- _Entries shown_:
|---|
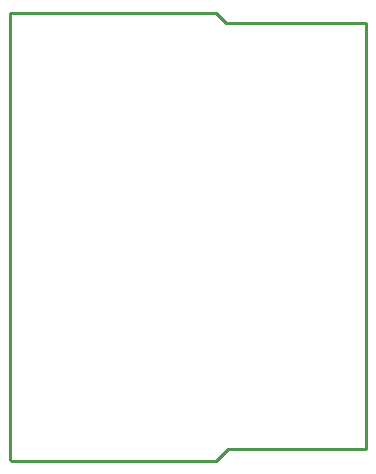
<source format=gko>
G04*
G04 #@! TF.GenerationSoftware,Altium Limited,Altium Designer,18.1.9 (240)*
G04*
G04 Layer_Color=16711935*
%FSLAX25Y25*%
%MOIN*%
G70*
G01*
G75*
%ADD10C,0.01000*%
D10*
X391000Y185500D02*
Y334500D01*
Y185500D02*
X391500Y185000D01*
X459500D01*
X463500Y189000D01*
X509500D01*
Y331000D01*
X463000D02*
X509500D01*
X459500Y334500D02*
X463000Y331000D01*
X391000Y334500D02*
X459500D01*
M02*

</source>
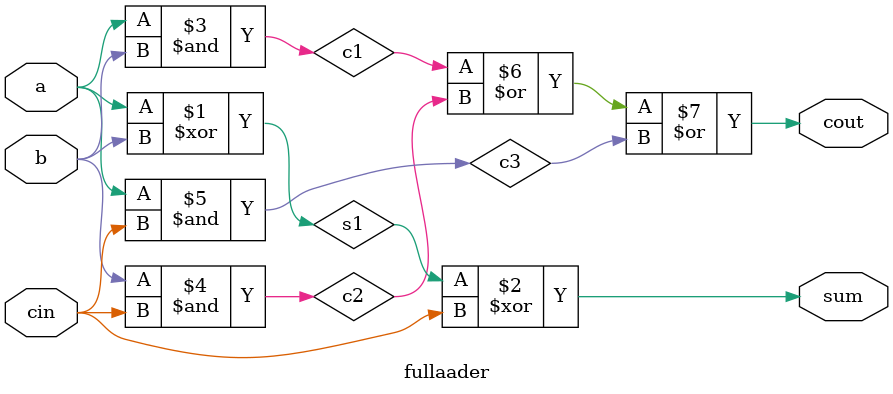
<source format=v>
module fullaader(a,b,cin,sum,cout);
input a,b,cin;
output wire sum,cout;
wire s1,c1,c2,c3;
xor(s1,a,b);
xor(sum,s1,cin);
and(c1,a,b);
and(c2,b,cin);
and(c3,a,cin);
or(cout,c1,c2,c3);
endmodule
</source>
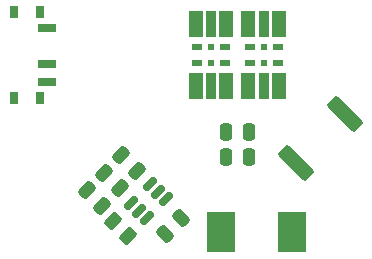
<source format=gbr>
%TF.GenerationSoftware,KiCad,Pcbnew,7.0.1*%
%TF.CreationDate,2023-03-29T13:12:42+01:00*%
%TF.ProjectId,LedBoard,4c656442-6f61-4726-942e-6b696361645f,rev?*%
%TF.SameCoordinates,Original*%
%TF.FileFunction,Paste,Top*%
%TF.FilePolarity,Positive*%
%FSLAX46Y46*%
G04 Gerber Fmt 4.6, Leading zero omitted, Abs format (unit mm)*
G04 Created by KiCad (PCBNEW 7.0.1) date 2023-03-29 13:12:42*
%MOMM*%
%LPD*%
G01*
G04 APERTURE LIST*
G04 Aperture macros list*
%AMRoundRect*
0 Rectangle with rounded corners*
0 $1 Rounding radius*
0 $2 $3 $4 $5 $6 $7 $8 $9 X,Y pos of 4 corners*
0 Add a 4 corners polygon primitive as box body*
4,1,4,$2,$3,$4,$5,$6,$7,$8,$9,$2,$3,0*
0 Add four circle primitives for the rounded corners*
1,1,$1+$1,$2,$3*
1,1,$1+$1,$4,$5*
1,1,$1+$1,$6,$7*
1,1,$1+$1,$8,$9*
0 Add four rect primitives between the rounded corners*
20,1,$1+$1,$2,$3,$4,$5,0*
20,1,$1+$1,$4,$5,$6,$7,0*
20,1,$1+$1,$6,$7,$8,$9,0*
20,1,$1+$1,$8,$9,$2,$3,0*%
G04 Aperture macros list end*
%ADD10R,0.825000X0.600000*%
%ADD11R,0.625000X0.600000*%
%ADD12R,1.245000X2.200000*%
%ADD13R,0.850000X2.200000*%
%ADD14R,0.800000X1.000000*%
%ADD15R,1.500000X0.700000*%
%ADD16R,2.350000X3.500000*%
%ADD17RoundRect,0.250000X0.250000X0.475000X-0.250000X0.475000X-0.250000X-0.475000X0.250000X-0.475000X0*%
%ADD18RoundRect,0.250000X0.512652X0.159099X0.159099X0.512652X-0.512652X-0.159099X-0.159099X-0.512652X0*%
%ADD19RoundRect,0.150000X0.256326X0.468458X-0.468458X-0.256326X-0.256326X-0.468458X0.468458X0.256326X0*%
%ADD20RoundRect,0.250000X-0.751301X1.263953X-1.263953X0.751301X0.751301X-1.263953X1.263953X-0.751301X0*%
%ADD21RoundRect,0.250000X0.503814X0.132583X0.132583X0.503814X-0.503814X-0.132583X-0.132583X-0.503814X0*%
%ADD22RoundRect,0.250000X0.159099X-0.512652X0.512652X-0.159099X-0.159099X0.512652X-0.512652X0.159099X0*%
G04 APERTURE END LIST*
D10*
%TO.C,LED4*%
X91025000Y-36300000D03*
D11*
X92225000Y-36300000D03*
D10*
X93425000Y-36300000D03*
D12*
X93521000Y-34375000D03*
D13*
X92224000Y-34375000D03*
D12*
X90927000Y-34375000D03*
%TD*%
D10*
%TO.C,LED3*%
X93423000Y-37700000D03*
D11*
X92223000Y-37700000D03*
D10*
X91023000Y-37700000D03*
D12*
X90927000Y-39625000D03*
D13*
X92224000Y-39625000D03*
D12*
X93521000Y-39625000D03*
%TD*%
D10*
%TO.C,LED2*%
X88973000Y-37700000D03*
D11*
X87773000Y-37700000D03*
D10*
X86573000Y-37700000D03*
D12*
X86477000Y-39625000D03*
D13*
X87774000Y-39625000D03*
D12*
X89071000Y-39625000D03*
%TD*%
D10*
%TO.C,LED1*%
X86575000Y-36300000D03*
D11*
X87775000Y-36300000D03*
D10*
X88975000Y-36300000D03*
D12*
X89071000Y-34375000D03*
D13*
X87774000Y-34375000D03*
D12*
X86477000Y-34375000D03*
%TD*%
D14*
%TO.C,SW1*%
X73255000Y-33350000D03*
X71045000Y-33350000D03*
X73255000Y-40650000D03*
X71045000Y-40650000D03*
D15*
X73905000Y-34750000D03*
X73905000Y-37750000D03*
X73905000Y-39250000D03*
%TD*%
D16*
%TO.C,L1*%
X88575000Y-52000000D03*
X94625000Y-52000000D03*
%TD*%
D17*
%TO.C,C5*%
X90950000Y-45650000D03*
X89050000Y-45650000D03*
%TD*%
D18*
%TO.C,C4*%
X81521751Y-46821751D03*
X80178249Y-45478249D03*
%TD*%
D19*
%TO.C,U1*%
X83952170Y-49234834D03*
X83280419Y-48563083D03*
X82608668Y-47891332D03*
X81000000Y-49500000D03*
X81671751Y-50171751D03*
X82343502Y-50843502D03*
%TD*%
D17*
%TO.C,C6*%
X90950000Y-43550000D03*
X89050000Y-43550000D03*
%TD*%
D20*
%TO.C,R2*%
X99144804Y-41955196D03*
X94955196Y-46144804D03*
%TD*%
D21*
%TO.C,R1*%
X80721320Y-52362652D03*
X79430850Y-51072182D03*
%TD*%
D22*
%TO.C,C1*%
X83904334Y-52114168D03*
X85247836Y-50770666D03*
%TD*%
D18*
%TO.C,C3*%
X80046751Y-48296751D03*
X78703249Y-46953249D03*
%TD*%
%TO.C,C2*%
X78571751Y-49771751D03*
X77228249Y-48428249D03*
%TD*%
M02*

</source>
|---|
- _Work request_: What you give back should be only the lines of the records above, starting at the line with "X81000000Y-49500000D03*" and ending at the line with "X80721320Y-52362652D03*", restated word for word.

- _Reply to the exercise_:
X81000000Y-49500000D03*
X81671751Y-50171751D03*
X82343502Y-50843502D03*
%TD*%
D17*
%TO.C,C6*%
X90950000Y-43550000D03*
X89050000Y-43550000D03*
%TD*%
D20*
%TO.C,R2*%
X99144804Y-41955196D03*
X94955196Y-46144804D03*
%TD*%
D21*
%TO.C,R1*%
X80721320Y-52362652D03*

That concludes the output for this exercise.